[Saved entries]
○ ○ ○

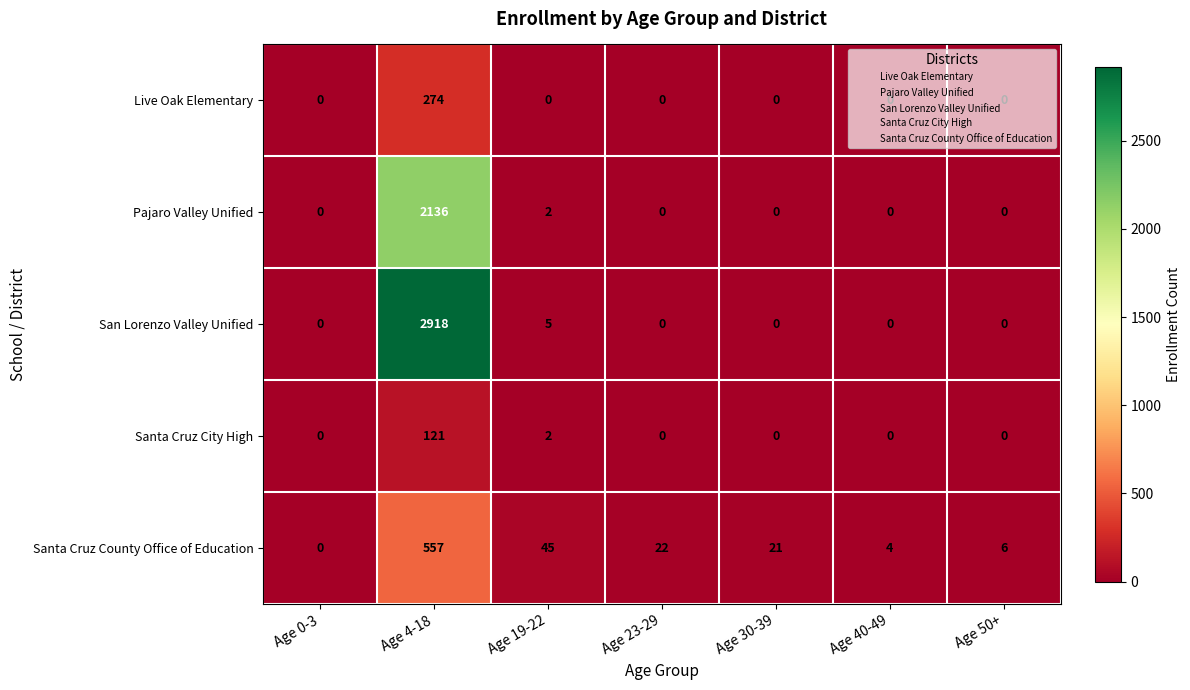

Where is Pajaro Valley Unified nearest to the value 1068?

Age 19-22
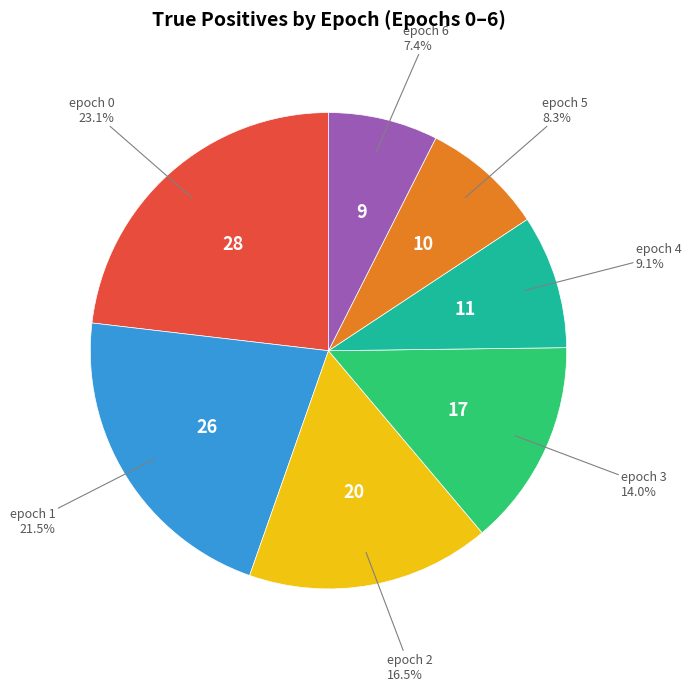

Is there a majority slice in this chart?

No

○ ○ ○

#### TASK GOAL:
Please return every one of the rows above word for word, leaving the pictures out.

#### TASK SOLUTION:
Where is Pajaro Valley Unified nearest to the value 1068?

Age 19-22

Is there a majority slice in this chart?

No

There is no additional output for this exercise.